■ Extracted entries:

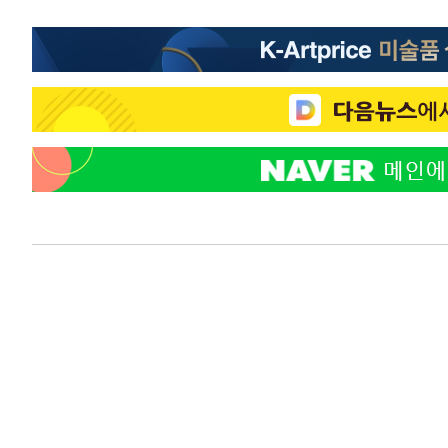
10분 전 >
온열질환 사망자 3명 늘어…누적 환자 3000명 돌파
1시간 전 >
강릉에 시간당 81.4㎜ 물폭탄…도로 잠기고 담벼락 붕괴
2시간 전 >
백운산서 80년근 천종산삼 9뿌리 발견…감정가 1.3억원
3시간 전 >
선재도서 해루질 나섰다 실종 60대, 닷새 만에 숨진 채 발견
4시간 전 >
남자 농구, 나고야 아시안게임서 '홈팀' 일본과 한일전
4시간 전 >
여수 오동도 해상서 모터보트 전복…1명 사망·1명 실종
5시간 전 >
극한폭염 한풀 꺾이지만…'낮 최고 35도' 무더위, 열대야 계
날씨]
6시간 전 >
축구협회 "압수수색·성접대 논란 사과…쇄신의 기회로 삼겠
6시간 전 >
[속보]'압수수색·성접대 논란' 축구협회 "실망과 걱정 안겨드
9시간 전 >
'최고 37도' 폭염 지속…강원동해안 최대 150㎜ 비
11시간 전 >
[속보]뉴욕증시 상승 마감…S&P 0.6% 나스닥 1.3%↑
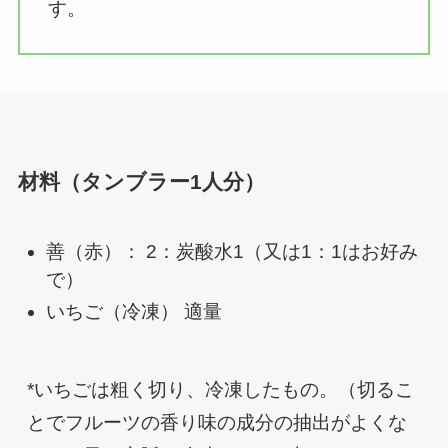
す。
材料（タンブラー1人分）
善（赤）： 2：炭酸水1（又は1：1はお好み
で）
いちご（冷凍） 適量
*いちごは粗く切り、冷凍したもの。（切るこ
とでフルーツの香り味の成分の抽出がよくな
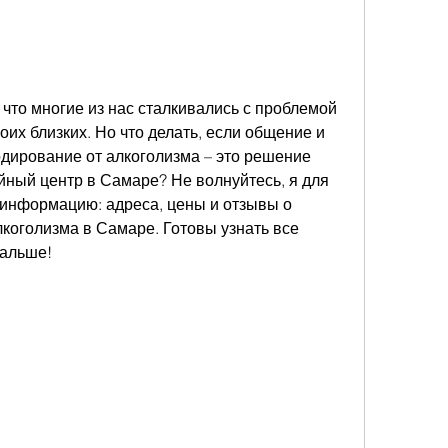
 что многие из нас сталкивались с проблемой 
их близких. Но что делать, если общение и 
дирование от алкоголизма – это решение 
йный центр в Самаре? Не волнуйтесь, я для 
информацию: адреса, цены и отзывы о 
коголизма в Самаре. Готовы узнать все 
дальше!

--

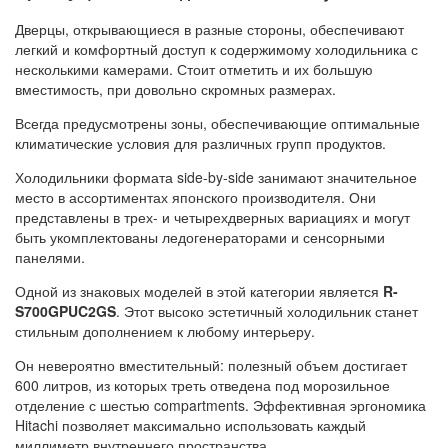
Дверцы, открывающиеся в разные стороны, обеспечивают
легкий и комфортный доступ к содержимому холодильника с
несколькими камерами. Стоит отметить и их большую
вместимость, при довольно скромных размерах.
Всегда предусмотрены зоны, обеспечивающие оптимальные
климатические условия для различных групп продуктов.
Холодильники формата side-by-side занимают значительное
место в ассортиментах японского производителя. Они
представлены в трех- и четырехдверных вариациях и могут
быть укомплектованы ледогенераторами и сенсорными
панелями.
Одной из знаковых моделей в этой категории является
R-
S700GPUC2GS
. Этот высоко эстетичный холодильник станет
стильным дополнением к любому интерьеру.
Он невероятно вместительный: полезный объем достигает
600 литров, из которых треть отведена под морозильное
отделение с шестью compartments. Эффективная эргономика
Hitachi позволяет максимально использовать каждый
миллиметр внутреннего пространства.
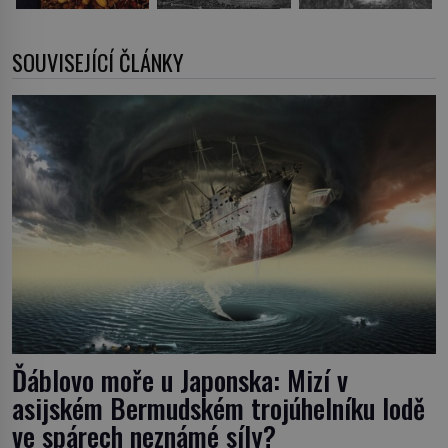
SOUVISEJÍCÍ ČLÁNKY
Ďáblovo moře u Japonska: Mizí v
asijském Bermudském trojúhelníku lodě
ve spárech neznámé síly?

--

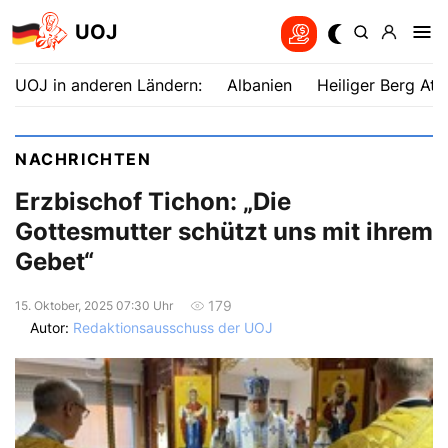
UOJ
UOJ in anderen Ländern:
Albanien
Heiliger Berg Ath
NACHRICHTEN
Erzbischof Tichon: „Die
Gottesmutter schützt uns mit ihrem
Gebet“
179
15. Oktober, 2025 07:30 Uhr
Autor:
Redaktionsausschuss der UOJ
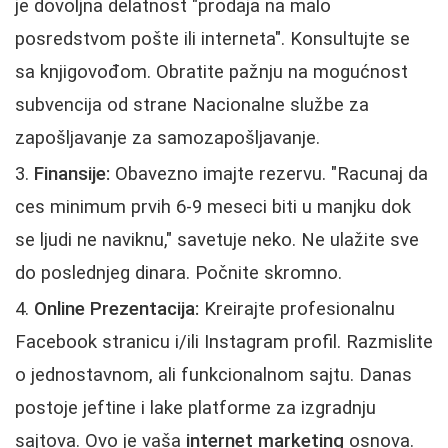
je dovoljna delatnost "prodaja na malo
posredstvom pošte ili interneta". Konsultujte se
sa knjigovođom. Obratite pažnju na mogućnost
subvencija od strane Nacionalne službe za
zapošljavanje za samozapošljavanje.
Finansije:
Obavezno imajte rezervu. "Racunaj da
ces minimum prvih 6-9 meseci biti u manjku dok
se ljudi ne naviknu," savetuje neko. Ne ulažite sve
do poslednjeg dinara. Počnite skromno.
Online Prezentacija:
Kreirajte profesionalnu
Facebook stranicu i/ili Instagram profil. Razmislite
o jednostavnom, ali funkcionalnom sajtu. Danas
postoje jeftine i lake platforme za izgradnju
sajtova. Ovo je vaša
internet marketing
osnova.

■ Assignment:
Select and copy every line of the listing with the word "Самаре".

■ Finished exercise:
йный центр в Самаре? Не волнуйтесь, я для 
коголизма в Самаре. Готовы узнать все 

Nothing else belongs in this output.